__WHAT TO PRODUCE__: Report each line of the items below that contains the string "ameliora", copying the whole line. Case counts.

__SOURCE INFORMATION__:

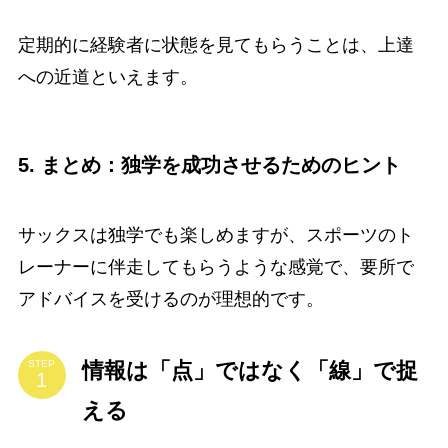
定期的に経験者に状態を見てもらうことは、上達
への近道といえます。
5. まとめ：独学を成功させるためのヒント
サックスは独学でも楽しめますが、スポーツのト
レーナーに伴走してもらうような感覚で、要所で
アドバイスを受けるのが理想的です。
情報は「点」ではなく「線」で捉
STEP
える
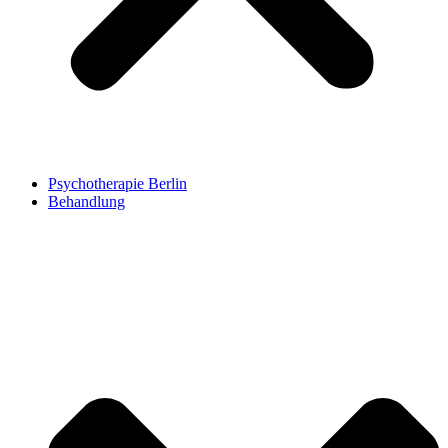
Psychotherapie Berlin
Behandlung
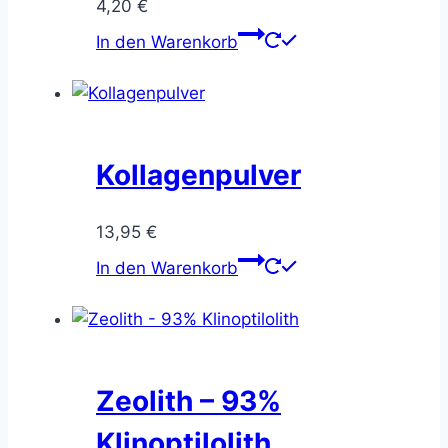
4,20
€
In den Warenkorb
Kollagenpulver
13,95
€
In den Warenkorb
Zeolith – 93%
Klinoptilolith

* * *

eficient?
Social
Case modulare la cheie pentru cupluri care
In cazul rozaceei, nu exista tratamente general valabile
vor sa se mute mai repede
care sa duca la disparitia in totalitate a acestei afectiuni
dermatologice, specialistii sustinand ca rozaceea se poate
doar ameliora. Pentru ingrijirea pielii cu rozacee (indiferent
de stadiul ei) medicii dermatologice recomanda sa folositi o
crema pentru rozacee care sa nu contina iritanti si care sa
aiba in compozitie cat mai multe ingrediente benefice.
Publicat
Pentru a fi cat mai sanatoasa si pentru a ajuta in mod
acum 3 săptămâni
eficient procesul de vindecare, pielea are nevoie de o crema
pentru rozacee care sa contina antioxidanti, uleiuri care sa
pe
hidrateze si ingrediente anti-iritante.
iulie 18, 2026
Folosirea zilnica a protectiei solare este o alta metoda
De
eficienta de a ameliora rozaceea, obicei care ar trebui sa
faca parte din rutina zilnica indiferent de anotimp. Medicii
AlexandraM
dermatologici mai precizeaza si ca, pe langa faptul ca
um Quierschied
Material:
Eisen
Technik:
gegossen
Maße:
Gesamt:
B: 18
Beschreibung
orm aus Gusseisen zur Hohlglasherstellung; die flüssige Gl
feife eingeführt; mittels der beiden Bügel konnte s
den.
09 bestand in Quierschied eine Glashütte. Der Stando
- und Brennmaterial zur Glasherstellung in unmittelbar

==

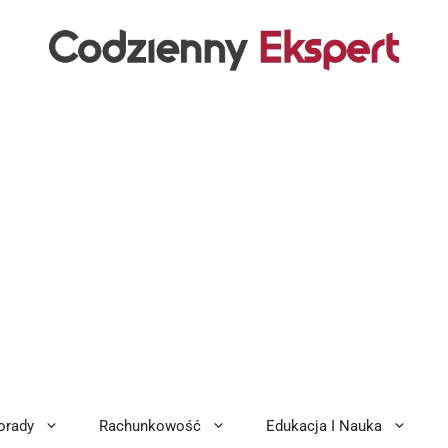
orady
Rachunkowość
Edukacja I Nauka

__RESULT OF THE TASK__:
doar ameliora. Pentru ingrijirea pielii cu rozacee (indiferent
eficienta de a ameliora rozaceea, obicei care ar trebui sa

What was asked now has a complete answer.